*WORK TO COMPLETE:*
Filter the records below for the word "назначают". Copy each line that holds it.
++++
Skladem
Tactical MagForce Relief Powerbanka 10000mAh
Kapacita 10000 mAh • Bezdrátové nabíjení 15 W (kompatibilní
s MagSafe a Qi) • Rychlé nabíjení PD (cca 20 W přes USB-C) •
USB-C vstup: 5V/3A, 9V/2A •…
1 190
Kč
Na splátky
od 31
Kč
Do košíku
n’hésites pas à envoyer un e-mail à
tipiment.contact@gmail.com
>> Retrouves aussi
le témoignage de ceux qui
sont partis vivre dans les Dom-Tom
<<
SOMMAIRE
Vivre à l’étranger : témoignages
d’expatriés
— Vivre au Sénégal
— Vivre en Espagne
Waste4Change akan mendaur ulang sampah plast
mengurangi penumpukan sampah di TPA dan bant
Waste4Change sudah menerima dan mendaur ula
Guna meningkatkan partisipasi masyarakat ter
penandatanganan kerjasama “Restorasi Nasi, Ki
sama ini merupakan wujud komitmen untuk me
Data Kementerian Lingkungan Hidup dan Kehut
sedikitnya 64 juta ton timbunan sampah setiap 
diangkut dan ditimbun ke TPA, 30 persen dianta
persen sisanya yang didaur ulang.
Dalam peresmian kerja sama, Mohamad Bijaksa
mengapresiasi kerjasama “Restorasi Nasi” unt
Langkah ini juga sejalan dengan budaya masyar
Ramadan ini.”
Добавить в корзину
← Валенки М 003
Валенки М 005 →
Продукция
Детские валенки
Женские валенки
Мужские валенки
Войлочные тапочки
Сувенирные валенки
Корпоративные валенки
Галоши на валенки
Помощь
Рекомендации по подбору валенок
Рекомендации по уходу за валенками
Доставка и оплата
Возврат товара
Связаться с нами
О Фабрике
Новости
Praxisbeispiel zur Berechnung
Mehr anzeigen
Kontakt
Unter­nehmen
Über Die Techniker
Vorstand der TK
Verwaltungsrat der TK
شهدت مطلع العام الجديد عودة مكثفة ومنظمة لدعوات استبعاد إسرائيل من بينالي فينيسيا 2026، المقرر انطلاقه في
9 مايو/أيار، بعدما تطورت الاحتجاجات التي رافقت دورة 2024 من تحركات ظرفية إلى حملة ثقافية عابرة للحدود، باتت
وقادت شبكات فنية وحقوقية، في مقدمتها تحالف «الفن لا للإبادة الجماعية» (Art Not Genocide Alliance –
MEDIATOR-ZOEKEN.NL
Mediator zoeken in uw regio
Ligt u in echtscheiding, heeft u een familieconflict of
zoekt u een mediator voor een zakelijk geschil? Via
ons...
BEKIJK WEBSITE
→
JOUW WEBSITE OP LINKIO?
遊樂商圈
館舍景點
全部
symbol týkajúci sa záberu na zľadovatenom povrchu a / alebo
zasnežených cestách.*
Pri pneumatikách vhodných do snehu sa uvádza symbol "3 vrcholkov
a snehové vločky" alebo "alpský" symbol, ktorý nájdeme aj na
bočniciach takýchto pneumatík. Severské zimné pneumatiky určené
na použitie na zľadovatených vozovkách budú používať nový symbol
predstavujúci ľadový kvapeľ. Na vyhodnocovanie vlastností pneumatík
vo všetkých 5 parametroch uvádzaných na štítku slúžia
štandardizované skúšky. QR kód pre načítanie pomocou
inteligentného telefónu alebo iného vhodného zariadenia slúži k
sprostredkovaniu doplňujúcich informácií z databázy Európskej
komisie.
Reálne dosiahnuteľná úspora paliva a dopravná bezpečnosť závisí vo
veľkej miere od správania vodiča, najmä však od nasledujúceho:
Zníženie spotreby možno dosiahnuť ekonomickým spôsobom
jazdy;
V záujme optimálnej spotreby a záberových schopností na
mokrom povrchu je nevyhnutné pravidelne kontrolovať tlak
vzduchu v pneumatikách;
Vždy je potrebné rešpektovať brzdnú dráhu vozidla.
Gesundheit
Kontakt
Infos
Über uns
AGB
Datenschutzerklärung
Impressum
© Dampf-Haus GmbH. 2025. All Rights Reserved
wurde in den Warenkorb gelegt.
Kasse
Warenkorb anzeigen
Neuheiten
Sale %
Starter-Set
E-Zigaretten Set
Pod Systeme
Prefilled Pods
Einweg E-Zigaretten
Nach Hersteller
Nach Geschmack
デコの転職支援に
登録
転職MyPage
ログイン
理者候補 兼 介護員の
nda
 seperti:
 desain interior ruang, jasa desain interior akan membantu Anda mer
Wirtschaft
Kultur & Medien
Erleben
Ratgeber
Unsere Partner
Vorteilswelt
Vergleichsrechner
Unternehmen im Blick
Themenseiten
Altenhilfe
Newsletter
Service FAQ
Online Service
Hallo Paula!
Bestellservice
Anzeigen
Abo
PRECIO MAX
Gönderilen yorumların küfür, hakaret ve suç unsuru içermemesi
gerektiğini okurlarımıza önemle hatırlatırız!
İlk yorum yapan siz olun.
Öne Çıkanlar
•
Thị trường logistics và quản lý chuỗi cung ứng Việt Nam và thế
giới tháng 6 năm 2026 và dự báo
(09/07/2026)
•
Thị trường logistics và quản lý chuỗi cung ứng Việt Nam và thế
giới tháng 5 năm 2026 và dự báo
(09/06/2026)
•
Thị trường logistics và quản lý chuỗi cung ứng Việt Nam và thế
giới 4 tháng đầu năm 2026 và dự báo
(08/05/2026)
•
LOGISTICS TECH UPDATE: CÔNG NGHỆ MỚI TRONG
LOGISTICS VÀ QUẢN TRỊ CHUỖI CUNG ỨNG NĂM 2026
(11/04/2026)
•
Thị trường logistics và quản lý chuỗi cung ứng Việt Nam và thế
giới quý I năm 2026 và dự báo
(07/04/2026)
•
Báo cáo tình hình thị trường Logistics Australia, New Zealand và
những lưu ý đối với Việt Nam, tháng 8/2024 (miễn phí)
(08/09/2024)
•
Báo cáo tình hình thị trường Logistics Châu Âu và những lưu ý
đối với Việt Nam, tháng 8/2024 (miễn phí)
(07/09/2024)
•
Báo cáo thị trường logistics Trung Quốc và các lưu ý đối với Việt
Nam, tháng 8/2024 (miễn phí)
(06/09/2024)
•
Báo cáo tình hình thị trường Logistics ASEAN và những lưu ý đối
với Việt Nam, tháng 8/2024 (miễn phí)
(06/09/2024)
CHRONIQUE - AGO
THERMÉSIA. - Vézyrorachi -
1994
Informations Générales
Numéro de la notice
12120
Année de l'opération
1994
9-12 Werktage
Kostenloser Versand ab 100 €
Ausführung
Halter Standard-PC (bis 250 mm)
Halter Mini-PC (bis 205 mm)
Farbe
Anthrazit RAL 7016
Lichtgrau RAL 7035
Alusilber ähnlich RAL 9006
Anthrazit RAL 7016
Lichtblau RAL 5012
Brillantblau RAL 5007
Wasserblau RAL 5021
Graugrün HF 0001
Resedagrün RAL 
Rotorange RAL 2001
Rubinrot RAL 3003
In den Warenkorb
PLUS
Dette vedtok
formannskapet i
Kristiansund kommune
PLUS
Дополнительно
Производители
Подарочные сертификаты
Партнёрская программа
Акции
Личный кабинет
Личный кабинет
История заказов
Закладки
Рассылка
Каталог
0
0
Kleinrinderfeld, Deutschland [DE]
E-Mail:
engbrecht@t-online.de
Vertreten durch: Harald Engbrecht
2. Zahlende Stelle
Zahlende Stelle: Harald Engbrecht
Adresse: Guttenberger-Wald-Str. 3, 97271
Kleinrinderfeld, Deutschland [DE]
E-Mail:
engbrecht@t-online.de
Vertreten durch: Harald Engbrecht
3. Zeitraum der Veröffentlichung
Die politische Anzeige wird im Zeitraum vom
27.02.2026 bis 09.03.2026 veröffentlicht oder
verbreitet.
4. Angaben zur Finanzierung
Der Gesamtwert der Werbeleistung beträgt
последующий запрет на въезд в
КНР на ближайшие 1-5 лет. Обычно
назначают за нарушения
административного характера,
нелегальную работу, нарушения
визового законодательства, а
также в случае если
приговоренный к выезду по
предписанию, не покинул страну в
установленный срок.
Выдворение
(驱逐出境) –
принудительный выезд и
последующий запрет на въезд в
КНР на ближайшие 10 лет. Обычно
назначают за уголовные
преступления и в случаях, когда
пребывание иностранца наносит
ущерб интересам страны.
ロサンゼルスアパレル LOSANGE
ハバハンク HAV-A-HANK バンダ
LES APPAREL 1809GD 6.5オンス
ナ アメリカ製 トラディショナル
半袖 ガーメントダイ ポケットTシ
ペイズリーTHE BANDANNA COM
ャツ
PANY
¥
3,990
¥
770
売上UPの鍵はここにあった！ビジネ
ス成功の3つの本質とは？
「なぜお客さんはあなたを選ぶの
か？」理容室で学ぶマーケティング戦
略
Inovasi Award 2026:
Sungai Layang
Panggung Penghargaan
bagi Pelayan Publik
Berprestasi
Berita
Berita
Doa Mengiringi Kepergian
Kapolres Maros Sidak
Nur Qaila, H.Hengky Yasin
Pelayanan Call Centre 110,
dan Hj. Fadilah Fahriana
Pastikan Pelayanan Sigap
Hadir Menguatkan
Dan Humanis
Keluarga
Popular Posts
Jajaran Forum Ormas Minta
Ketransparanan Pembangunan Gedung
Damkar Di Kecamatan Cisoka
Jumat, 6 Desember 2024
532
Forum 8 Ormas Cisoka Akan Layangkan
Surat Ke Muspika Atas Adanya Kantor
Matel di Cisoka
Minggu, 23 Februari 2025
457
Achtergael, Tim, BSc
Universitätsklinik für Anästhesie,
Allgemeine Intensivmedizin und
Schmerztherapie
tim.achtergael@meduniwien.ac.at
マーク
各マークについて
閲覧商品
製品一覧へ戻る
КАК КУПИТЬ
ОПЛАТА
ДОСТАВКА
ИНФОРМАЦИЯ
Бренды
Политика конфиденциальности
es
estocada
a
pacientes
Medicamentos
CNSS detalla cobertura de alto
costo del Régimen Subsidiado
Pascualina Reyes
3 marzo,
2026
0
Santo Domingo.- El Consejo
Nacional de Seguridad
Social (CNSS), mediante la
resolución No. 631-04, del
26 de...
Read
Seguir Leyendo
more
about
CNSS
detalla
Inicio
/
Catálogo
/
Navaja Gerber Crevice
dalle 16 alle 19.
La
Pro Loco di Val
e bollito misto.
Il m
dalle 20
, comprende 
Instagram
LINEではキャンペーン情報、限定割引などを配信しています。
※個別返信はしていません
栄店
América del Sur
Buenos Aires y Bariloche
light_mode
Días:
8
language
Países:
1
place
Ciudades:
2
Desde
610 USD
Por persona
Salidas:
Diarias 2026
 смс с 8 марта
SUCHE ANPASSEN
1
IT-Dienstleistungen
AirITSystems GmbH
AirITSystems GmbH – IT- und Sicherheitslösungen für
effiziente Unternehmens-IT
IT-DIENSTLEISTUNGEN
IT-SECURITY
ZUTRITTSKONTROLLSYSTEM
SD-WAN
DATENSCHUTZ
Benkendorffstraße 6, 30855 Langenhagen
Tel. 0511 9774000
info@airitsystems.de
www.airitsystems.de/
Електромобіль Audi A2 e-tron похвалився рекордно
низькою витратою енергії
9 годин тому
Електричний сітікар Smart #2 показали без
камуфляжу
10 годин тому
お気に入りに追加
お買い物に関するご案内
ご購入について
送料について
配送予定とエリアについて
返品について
++++
*SOLUTION FOR THIS EXERCISE:*
назначают за нарушения
назначают за уголовные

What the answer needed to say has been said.